* **Texte extrait**
.....
Un premier objectif est la publication d’instructions pour la mise à disposition de « modèles expérimentaux de logements sociaux » prévus par la loi de finances 2024, avec pour but de requalifier les immeubles publics, dans le cadre du programme national de revalorisation de l’immobilier sous la responsabilité du Comité de pilotage mis en place par le Ministère de l’Économie et des Finances ; d’utiliser les logements invendus pour en faire des logements sociaux, en accord avec leurs propriétaires ; de réaliser des logements sociaux en Partenariat public-privé.
Mais les moyens financiers restent très limités : le fonds national de lutte contre les difficultés de logement a une dotation de 100 M€ (50 M€ pour l’année 2027 et 50 M€ pour l’année 2028).
C’est pourquoi le ministère des infrastructures travaille également sur une analyse plus précise des besoins en logement et des actifs immobiliers publics et privés à récupérer (désaffectés, en état de dégradation et d’abandon) et/ou qui pourraient être reconvertis en logements.
.....
* **Entrées fournies**
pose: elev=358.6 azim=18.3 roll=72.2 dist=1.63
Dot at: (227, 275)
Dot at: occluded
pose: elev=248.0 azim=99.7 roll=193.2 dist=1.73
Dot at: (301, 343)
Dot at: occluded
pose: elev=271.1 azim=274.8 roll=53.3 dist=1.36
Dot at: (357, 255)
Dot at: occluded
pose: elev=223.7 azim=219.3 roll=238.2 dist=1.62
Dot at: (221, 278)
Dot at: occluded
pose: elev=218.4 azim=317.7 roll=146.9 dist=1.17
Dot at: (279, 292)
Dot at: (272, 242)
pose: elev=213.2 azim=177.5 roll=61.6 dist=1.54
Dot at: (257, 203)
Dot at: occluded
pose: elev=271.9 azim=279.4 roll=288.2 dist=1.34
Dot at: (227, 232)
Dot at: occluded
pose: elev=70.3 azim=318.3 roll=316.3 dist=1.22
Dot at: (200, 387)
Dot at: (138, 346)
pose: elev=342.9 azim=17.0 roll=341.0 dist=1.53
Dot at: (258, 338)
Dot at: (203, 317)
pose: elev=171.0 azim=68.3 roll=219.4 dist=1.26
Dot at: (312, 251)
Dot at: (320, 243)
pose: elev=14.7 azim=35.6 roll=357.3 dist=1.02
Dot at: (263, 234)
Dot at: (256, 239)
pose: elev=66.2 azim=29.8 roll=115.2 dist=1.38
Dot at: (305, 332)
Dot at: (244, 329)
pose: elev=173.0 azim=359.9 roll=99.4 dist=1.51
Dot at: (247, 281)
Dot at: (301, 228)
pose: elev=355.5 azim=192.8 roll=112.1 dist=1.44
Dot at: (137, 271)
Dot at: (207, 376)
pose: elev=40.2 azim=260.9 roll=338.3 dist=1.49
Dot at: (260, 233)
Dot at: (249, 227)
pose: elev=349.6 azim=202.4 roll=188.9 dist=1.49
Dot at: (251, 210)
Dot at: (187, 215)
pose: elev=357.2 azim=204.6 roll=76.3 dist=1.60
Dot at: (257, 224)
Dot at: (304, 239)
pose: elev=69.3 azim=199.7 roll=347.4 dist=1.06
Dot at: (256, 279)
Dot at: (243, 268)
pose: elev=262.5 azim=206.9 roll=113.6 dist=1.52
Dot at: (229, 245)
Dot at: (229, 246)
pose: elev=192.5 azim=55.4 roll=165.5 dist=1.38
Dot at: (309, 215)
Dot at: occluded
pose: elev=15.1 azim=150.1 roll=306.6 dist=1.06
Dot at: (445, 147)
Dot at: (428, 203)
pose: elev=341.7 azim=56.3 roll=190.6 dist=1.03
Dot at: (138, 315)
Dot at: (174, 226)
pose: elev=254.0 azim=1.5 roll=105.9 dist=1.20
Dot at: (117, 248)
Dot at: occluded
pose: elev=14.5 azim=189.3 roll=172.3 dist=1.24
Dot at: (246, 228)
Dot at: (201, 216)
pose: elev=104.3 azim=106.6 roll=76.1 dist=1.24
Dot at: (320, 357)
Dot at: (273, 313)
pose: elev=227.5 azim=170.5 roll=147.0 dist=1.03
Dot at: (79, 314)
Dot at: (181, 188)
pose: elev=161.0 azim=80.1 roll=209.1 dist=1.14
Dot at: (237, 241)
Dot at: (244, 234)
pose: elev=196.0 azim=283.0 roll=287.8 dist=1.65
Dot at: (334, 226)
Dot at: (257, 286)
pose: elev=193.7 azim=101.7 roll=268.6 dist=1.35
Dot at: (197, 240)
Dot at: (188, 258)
.....
* **Défi A**
Dans le texte sur le logement social, renommez « Comité de pilotage » en « Comité de coordination », puis recopiez tout ce qui va de « Un premier objectif » jusqu'à « pour l’année 2028). ».
* **Défi B**
D'après le texte sur le logement social, pourquoi le ministère des infrastructures travaille-t-il aussi sur une analyse plus précise des besoins en logement et des biens immobiliers à récupérer ? Répondez en une à trois phrases.
Les entrées proviennent d'une autre source que le texte.

* **Réponse attendue A**
Un premier objectif est la publication d’instructions pour la mise à disposition de « modèles expérimentaux de logements sociaux » prévus par la loi de finances 2024, avec pour but de requalifier les immeubles publics, dans le cadre du programme national de revalorisation de l’immobilier sous la responsabilité du Comité de coordination mis en place par le Ministère de l’Économie et des Finances ; d’utiliser les logements invendus pour en faire des logements sociaux, en accord avec leurs propriétaires ; de réaliser des logements sociaux en Partenariat public-privé.
Mais les moyens financiers restent très limités : le fonds national de lutte contre les difficultés de logement a une dotation de 100 M€ (50 M€ pour l’année 2027 et 50 M€ pour l’année 2028).

* **Réponse attendue B**
Il le fait parce que les moyens financiers restent très limités. Le fonds national de lutte contre les difficultés de logement dispose d'une dotation de 100 M€, soit 50 M€ pour 2027 et 50 M€ pour 2028.